Human pose keypoint data:
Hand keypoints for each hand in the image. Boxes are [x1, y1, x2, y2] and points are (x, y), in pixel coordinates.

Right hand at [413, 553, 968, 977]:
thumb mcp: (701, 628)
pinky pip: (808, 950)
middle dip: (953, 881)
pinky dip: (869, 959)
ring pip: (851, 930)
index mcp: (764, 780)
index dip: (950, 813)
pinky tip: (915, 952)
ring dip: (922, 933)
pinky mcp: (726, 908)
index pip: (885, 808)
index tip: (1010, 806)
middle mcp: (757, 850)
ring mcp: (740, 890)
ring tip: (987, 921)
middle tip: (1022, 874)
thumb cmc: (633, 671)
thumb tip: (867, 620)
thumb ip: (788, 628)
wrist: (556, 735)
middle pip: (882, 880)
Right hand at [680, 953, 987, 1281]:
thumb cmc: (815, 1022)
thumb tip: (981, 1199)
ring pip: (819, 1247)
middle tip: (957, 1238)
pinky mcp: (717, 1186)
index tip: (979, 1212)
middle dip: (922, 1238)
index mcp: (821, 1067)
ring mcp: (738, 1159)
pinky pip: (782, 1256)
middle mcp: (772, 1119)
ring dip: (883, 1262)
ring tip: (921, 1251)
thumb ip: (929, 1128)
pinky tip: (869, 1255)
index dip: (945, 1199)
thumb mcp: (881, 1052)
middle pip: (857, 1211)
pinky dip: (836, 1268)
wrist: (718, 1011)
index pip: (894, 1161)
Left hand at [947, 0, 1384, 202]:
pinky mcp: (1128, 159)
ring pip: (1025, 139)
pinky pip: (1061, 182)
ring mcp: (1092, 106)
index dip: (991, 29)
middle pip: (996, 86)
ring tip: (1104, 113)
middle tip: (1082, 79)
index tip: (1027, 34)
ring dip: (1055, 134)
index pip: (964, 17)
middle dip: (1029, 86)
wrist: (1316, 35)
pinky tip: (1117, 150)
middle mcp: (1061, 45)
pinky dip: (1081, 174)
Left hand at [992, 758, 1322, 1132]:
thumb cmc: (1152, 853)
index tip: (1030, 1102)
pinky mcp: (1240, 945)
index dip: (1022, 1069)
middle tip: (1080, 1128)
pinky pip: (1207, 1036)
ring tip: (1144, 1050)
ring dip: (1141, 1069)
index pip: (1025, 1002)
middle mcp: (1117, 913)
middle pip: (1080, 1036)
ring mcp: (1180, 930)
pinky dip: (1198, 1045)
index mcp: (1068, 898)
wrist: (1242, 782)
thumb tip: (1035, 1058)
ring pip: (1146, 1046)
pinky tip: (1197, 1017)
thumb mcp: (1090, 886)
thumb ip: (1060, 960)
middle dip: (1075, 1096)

==

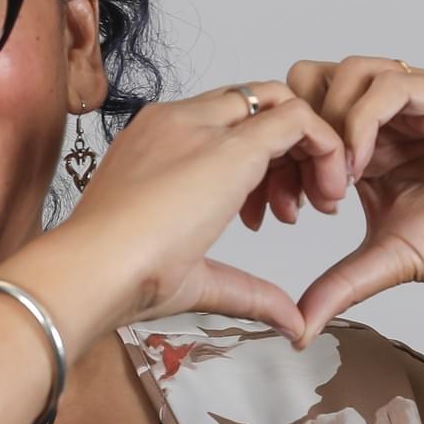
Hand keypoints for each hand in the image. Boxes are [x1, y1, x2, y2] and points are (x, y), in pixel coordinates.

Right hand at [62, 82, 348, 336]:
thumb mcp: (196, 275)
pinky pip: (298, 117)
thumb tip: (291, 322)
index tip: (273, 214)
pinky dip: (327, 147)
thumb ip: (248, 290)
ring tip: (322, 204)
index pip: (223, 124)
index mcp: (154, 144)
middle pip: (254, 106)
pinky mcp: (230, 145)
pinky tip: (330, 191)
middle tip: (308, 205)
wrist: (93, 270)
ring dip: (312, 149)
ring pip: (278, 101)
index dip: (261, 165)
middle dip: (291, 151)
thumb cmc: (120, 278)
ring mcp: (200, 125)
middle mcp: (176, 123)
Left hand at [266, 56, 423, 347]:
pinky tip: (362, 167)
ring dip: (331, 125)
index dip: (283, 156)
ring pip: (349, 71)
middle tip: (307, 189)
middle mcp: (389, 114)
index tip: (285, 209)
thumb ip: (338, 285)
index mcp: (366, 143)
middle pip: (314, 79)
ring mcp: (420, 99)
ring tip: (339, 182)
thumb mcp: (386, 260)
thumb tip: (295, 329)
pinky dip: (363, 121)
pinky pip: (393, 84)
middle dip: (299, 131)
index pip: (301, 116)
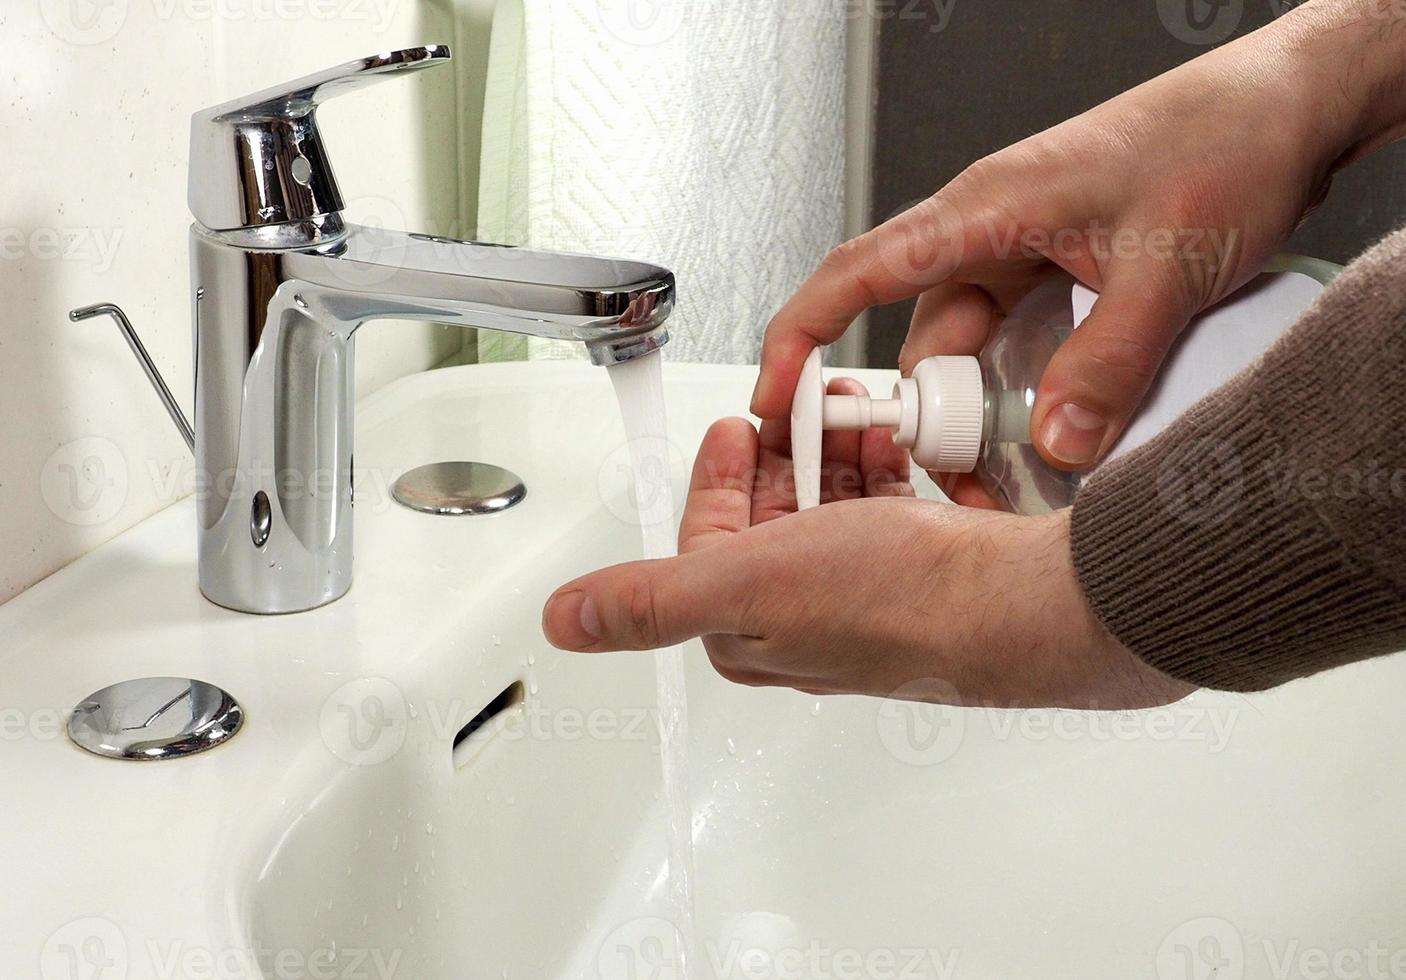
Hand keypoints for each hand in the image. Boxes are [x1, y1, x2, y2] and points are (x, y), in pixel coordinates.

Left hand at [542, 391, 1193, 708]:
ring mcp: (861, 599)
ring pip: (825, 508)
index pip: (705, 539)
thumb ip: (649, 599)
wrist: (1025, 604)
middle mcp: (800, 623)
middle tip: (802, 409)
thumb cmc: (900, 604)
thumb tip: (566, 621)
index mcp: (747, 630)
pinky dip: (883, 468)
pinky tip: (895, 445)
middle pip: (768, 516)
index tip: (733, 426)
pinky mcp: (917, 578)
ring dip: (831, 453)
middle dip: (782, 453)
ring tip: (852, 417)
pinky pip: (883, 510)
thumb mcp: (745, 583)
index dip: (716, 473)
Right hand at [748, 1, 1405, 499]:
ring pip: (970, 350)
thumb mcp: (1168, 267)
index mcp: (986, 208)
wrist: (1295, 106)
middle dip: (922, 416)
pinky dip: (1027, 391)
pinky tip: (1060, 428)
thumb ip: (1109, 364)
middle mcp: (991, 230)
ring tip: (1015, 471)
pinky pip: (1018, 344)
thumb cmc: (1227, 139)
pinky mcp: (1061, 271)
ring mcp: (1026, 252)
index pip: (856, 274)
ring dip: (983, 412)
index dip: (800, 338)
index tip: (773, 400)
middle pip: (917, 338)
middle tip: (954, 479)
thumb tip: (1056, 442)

EXERCISE DESCRIPTION: Using the data above, return each line that includes the word "wrist".

RESPONSE TO THE EXERCISE:
wrist: (556, 735)
wrist: (718, 1011)
wrist: (1316, 35)
wrist: (1242, 782)
wrist: (93, 270)
wrist: (1025, 604)
wrist: (1295, 106)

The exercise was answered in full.